练习短文:

【中英双语】同事交往有套路,把握这3点让你在职场如鱼得水

Navigating Peer Relationships While Climbing the Ladder
by Amii Barnard-Bahn

Just after finishing law school, I started a clerkship at a firm. There were seven of us from around the country; we worked long hours and were inseparable outside of work. Bonded by our entry-level rank and modest budget, we had lunch together daily, often at the Taco Bell across the street. After work, we commiserated at the local dive bar.
从法学院毕业后,我开始在一家公司实习。团队的七个人来自全国各地,大多数时间大家都在一起工作,因此闲暇时也总是形影不离。由于我们职级较低,预算有限,每天都会一起去街对面的塔可钟吃午饭。下班后,则会去当地的潜水酒吧共度良宵。
Underlying these relationships simmered a darker reality. We knew that at the end of 10 weeks, only three or four of us would be offered a job. It was just the way it worked. We were colleagues — and competitors.
但在这样的关系背后,却隐藏着一个残酷的现实。那就是10周以后,我们之中只有三或四个人能继续留下来从事这份工作。也就是说,我们既是同事,也是竞争对手。
These kinds of stressful situations are common with peer working relationships and grow exponentially in risk and complexity as you near the C-suite. They are both a conundrum and a paradox. The very people you need to collaborate with to get your work done and affect your satisfaction and joy at work, are also your competitors in a game of Survivor.
在工作中,这样“亦敌亦友”的同事关系并不少见。当你越接近核心管理层,相应的风险和复杂程度越会成倍增长。这是个难题,同样也是悖论——与你合作完成工作甚至“甘苦与共”的人,也是你在这场“幸存者游戏”中的竞争对手。
The fact is, the workplace is one of the few environments in which we are forced into relationships. We must work together amiably and effectively to achieve organizational goals. And if we’re ambitious or stay at an organization long enough, eventually, most peers become our bosses or our subordinates.
事实上,工作场所是为数不多的被动建立关系的地方。我们必须友好且高效地合作,才能实现组织的目标。同时,如果彼此都是事业心强或者有抱负的人,再或者一起工作得够久,最终,大多数同事也会逐渐发展成自己的上级或下属。
So how can we effectively navigate these potentially messy — and critically important — relationships? Here are three strategies, based on my experience as an executive and now as a coach supporting executive clients.
那么,该怎么做才能有效地驾驭这些复杂而又至关重要的关系?这里有三个策略可供参考,它们都是我这些年担任高管以及现在作为教练支持高管客户的经验之谈。
Don't expect friendship.
不要试图在工作中发展友谊
Several years ago, a peer and I were aiming for different SVP roles in the same department. I considered her a friend. We’d had lunch together for years, shared parenting issues, been publicly lauded as Top 20 performers in the company the year prior, and we were navigating a massive reorganization with a new C-suite boss.
几年前,我和同部门一位同事是不同高级副总裁职位的候选人。我将她视为朋友,多年来我们一起吃午饭,分享育儿问题,上一个年度还一起入选公司的前20名先进员工代表。当时,我们需要与一位新的公司高管进行大规模重组。

数据材料:

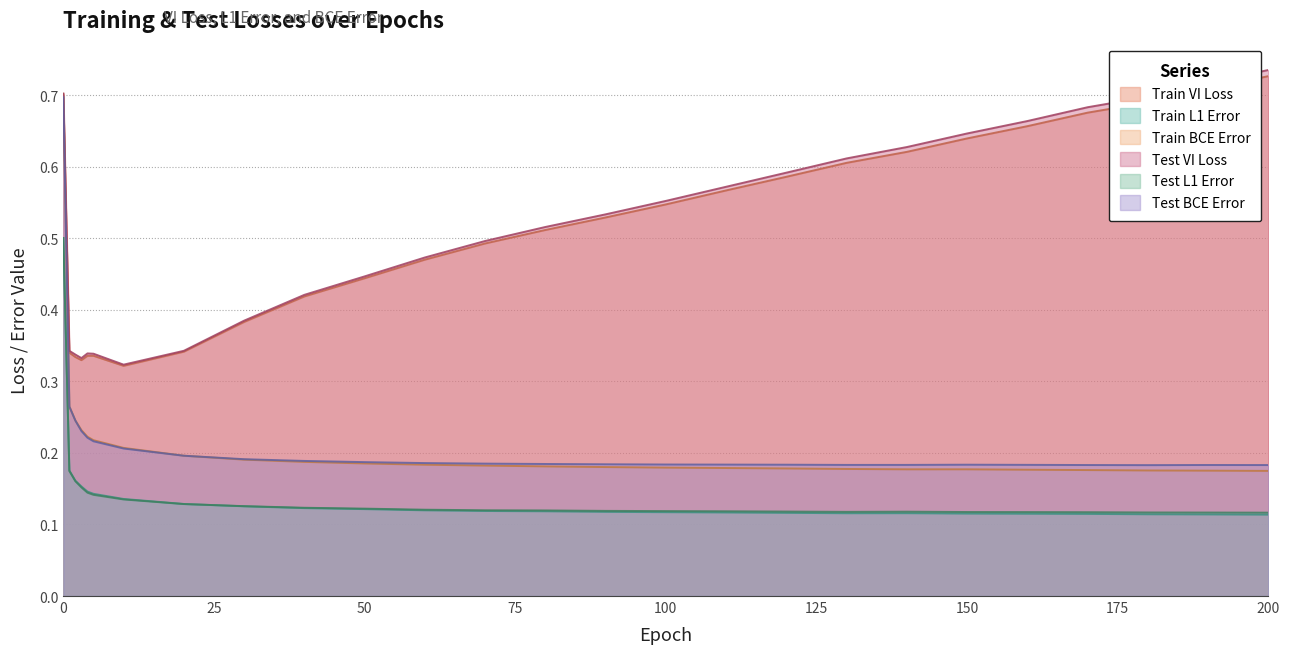

True or false: te_l1_error has more than 0 interior local peaks.

True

待解题目:
把这篇谈职场同事关系的短文从“事实上,工作场所是为数不多的”一直到“new C-suite boss.”重新写出来，并将其中的“策略”替换为“方法”。

作答区:
事实上,工作场所是为数不多的被动建立关系的地方。我们必须友好且高效地合作,才能实现组织的目标。同时,如果彼此都是事业心强或者有抱负的人,再或者一起工作得够久,最终,大多数同事也会逐渐发展成自己的上级或下属。
So how can we effectively navigate these potentially messy — and critically important — relationships? Here are three strategies, based on my experience as an executive and now as a coach supporting executive clients.
那么,该怎么做才能有效地驾驭这些复杂而又至关重要的关系?这里有三个方法可供参考,它们都是我这些年担任高管以及现在作为教练支持高管客户的经验之谈。
Don't expect friendship.
不要试图在工作中发展友谊
Several years ago, a peer and I were aiming for different SVP roles in the same department. I considered her a friend. We’d had lunch together for years, shared parenting issues, been publicly lauded as Top 20 performers in the company the year prior, and we were navigating a massive reorganization with a new C-suite boss.